Over reliance on networks and satellite-based communication without adequate safeguards in place, and an unpracticed ability to sustain operations offline is a huge Operational vulnerability ... and puts our nation at Strategic risk.
Now and then, something sneaks out in to open-source that serves as a good chance to remind everyone again; we do not own the electromagnetic spectrum; satellites are fair game.
You can add to the list; when you talk on your neighbor's phone - assume he is listening in. Via Wired's Noah@Danger Room.
The Pentagon is so starved for bandwidth that it’s paying a Chinese satellite firm to help it communicate and share data.... and in wartime you will get all that additional bandwidth (in addition to what you are already using), from whom exactly?
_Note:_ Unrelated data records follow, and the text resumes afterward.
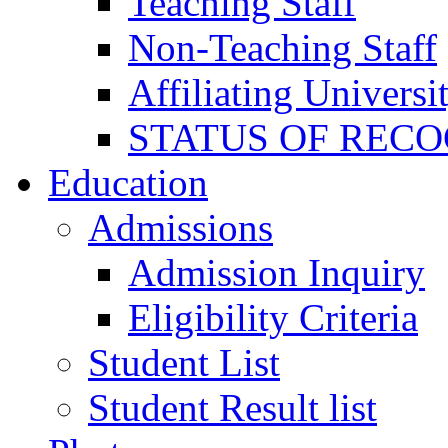
Teaching Staff
Non-Teaching Staff
Affiliating Universi
STATUS OF RECO
Education
Admissions
Admission Inquiry
Eligibility Criteria
Student List
Student Result list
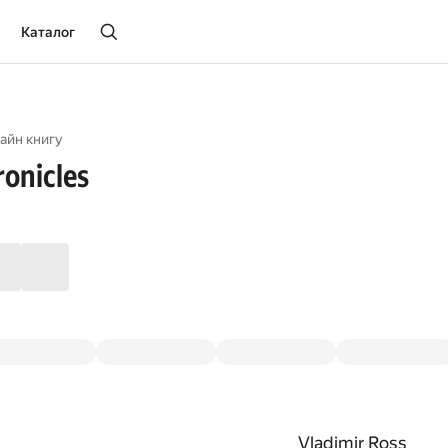
Каталог
айн книгу
onicles
Vladimir Ross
U.S. troops operating on the African continent are now using the recently-launched Apstar-7 satellite to keep in touch and share information. And the $10 million, one-year deal lease — publicly unveiled late last week during an ordinarily-sleepy Capitol Hill subcommittee hearing — has put American politicians and policy-makers in bit of a bind.
...
“That bandwidth was available only on a Chinese satellite,” Deputy Assistant Secretary of Defense for Space Policy Doug Loverro told a House Armed Services Committee panel, in remarks first reported by InsideDefense.com. “We recognize that there is concerns across the community on the usage of Chinese satellites to support our warfighter. And yet, we also recognize that our warfighters need support, and sometimes we must go to the only place that we can get it from.”